Responding to the report, a Thai senator offered to join hands with the agency and other nations to fight the menace.

“We are ready to take a leadership role and work with UNODC and internatio­nal partners to build resilience and address cross-border traffickin­g,” said Prajin Juntong, who is also a former deputy prime minister.

As evidence of the rise of organised crime, the report highlighte­d an explosion in production of the drug methamphet­amine in Myanmar and its distributi­on across the Asia-Pacific, often

concealed in tea packages.

“The Asia-Pacific meth market is now the biggest in the world,” Jeremy Douglas, the agency’s representa­tive for Southeast Asia and the Pacific, told Reuters.

“Of all the organised crime types, meth traffickin­g is the most dangerous and the most profitable.

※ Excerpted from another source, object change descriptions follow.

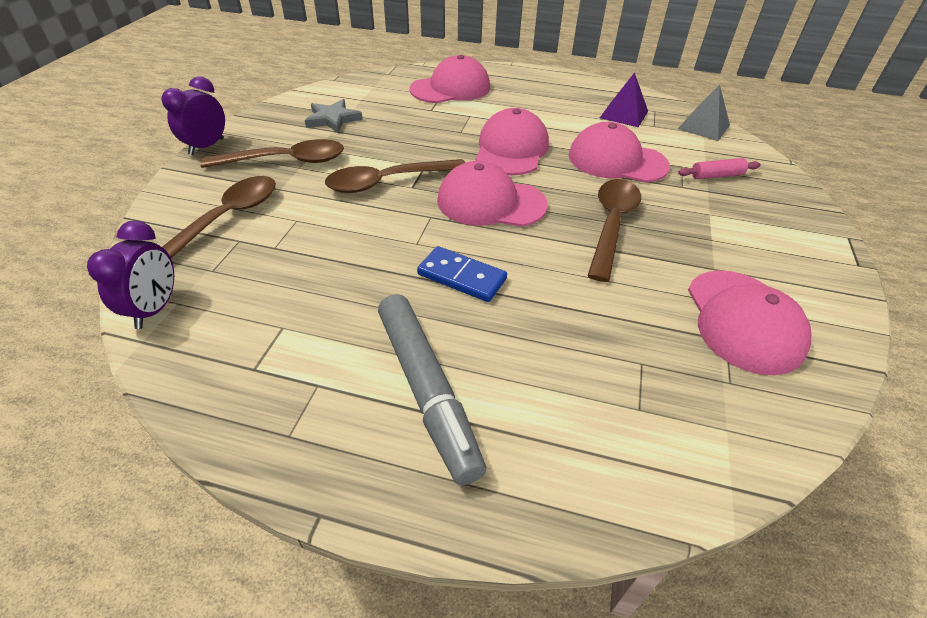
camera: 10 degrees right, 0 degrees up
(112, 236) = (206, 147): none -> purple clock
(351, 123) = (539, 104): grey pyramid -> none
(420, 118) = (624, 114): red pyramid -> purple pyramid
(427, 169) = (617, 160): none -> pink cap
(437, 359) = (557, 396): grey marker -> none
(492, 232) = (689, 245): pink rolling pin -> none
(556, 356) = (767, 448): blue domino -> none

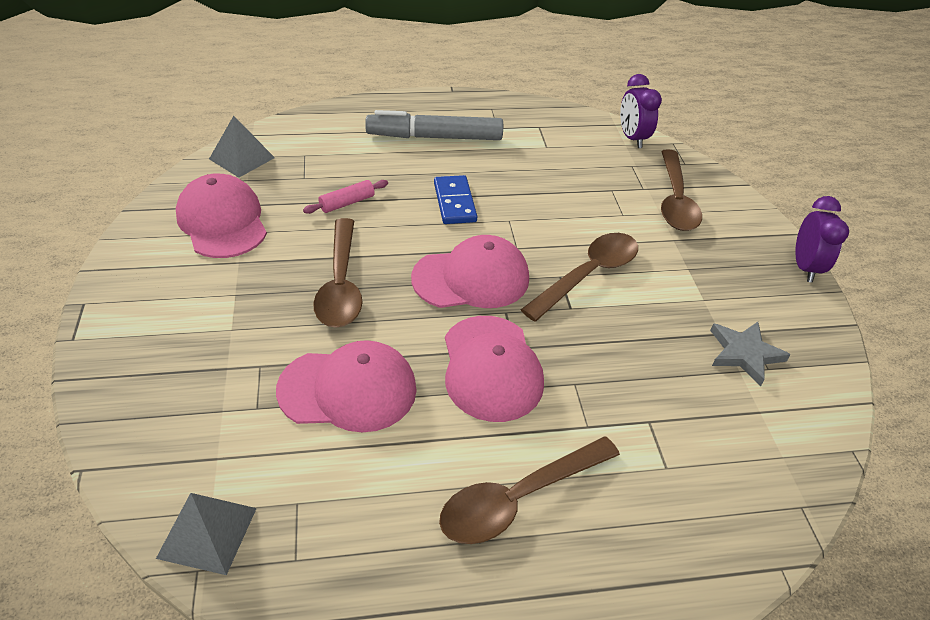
camera: 155 degrees right, 0 degrees up
(285, 161) = (710, 272): brown spoon -> brown spoon (519, 498)
(426, 391) = (434, 137): grey marker -> grey marker turned 45 degrees counterclockwise
(451, 88) = (668, 496): pink cap -> none
(462, 277) = (454, 202): blue domino -> blue domino turned 75 degrees clockwise
(624, 114) = (352, 522): purple pyramid -> none
(716, 175) = (209, 401): pink rolling pin -> pink rolling pin (347, 203)
(739, 428) = (242, 158): none -> grey pyramid

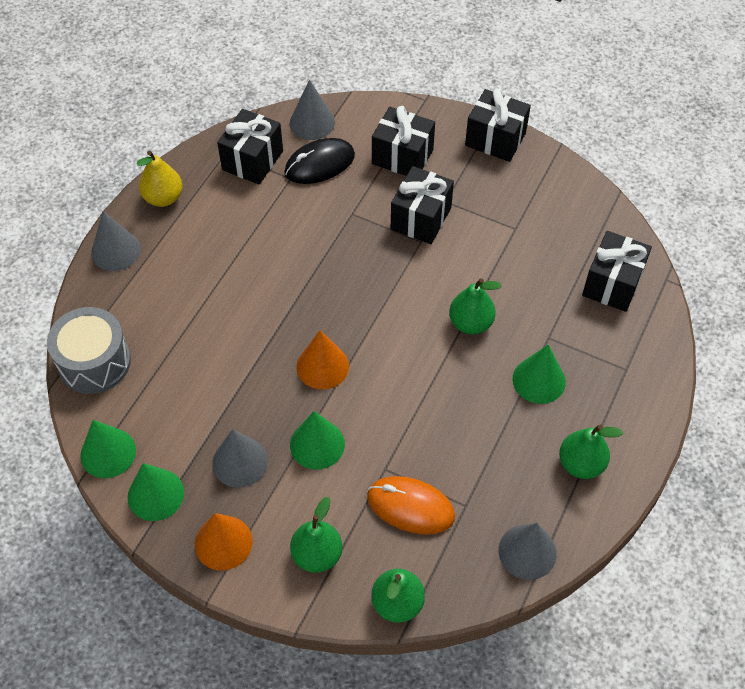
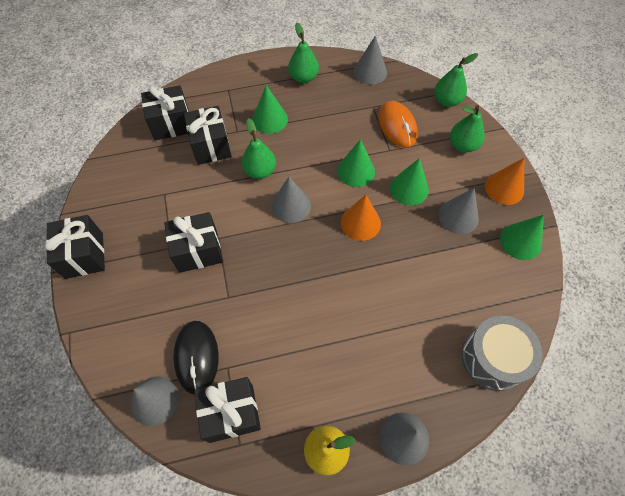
camera: 130 degrees left, 5 degrees up
(108, 453) = (530, 289): green cone -> green cone (356, 171)
(319, 164) = (196, 357): black mouse -> black mouse turned 60 degrees clockwise
(401, 321) = (291, 206): none -> grey cone
(402, 156) = (146, 303): black gift -> black gift (211, 146)

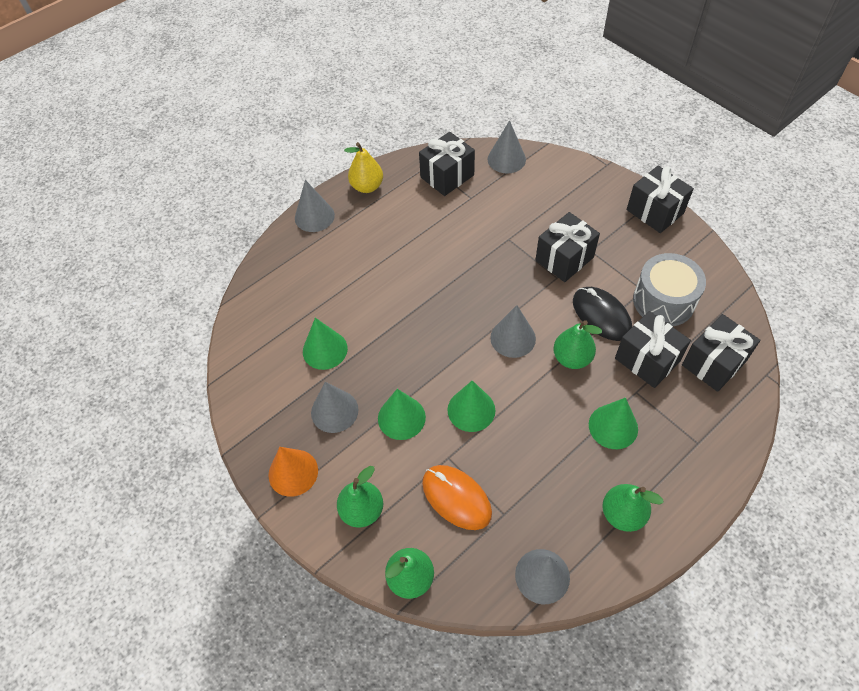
camera: 155 degrees right, 5 degrees down
(196, 357) = (499, 193): black mouse -> black mouse (601, 315)
(360, 223) = (433, 355): orange cone -> none
(493, 358) = (261, 296): grey drum -> grey drum (663, 301)
(520, 241) = (259, 414): green cone -> green cone (325, 350)

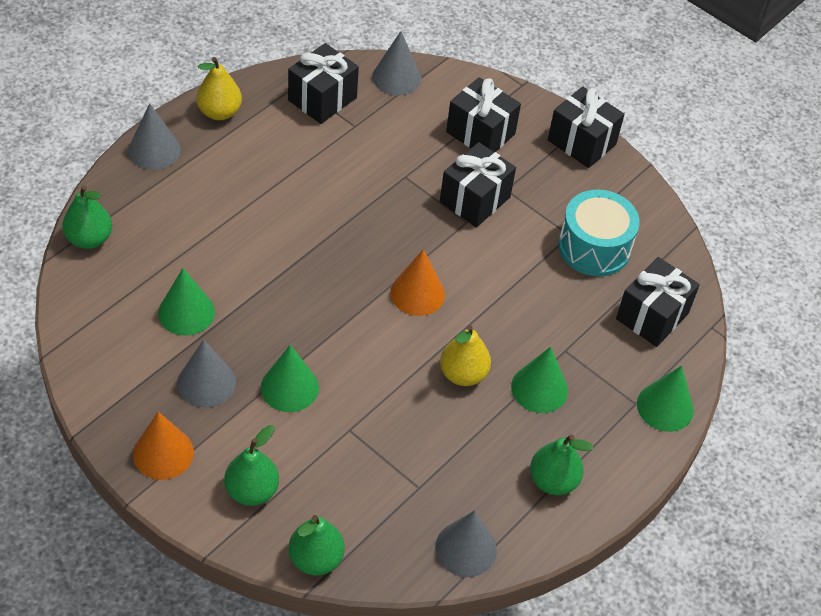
camera: 15 degrees left, 5 degrees down
(456, 498) = (362, 472): orange mouse -> none
(471, 410) = (373, 376): green cone -> green cone (665, 407)
(513, 338) = (417, 293): grey cone -> orange cone
(547, 411) = (463, 374): none -> yellow pear
(572, 358) = (489, 314): green pear -> green pear (89, 239)
(601, 315) = (521, 265): black mouse -> none
(647, 360) = (576, 314): black gift -> black gift (480, 133)
(663, 301) = (594, 247): grey drum -> turquoise drum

It underpins the growing power of these transnatio­nal crime groups.”

The trade was worth between $30.3 billion and $61.4 billion last year, up from $15 billion in 2013, the agency said.

The most valuable markets in Australia, Japan, New Zealand and South Korea make up $20 billion, or a third of the high-end estimate, it added.

More than 12 million users in East Asia, Southeast Asia, Australia and New Zealand consumed about 320 tonnes of pure methamphet­amine last year, the bulk from industrial-scale labs in northern Myanmar, it estimated.

A record 120 tonnes was also seized by law enforcemen­t, but falling prices show more reaches users than is impounded.

Crystal meth, mostly consumed by middle-class party-goers in developed countries, is ingested in poorer countries as tablets mixed with caffeine, often to help users cope with gruelling work in factories and constructi­on sites.

The purity of crystal meth, the most potent form, ranges between 50 and 90 per cent, but in tablets it ranges from 15 to 25 per cent.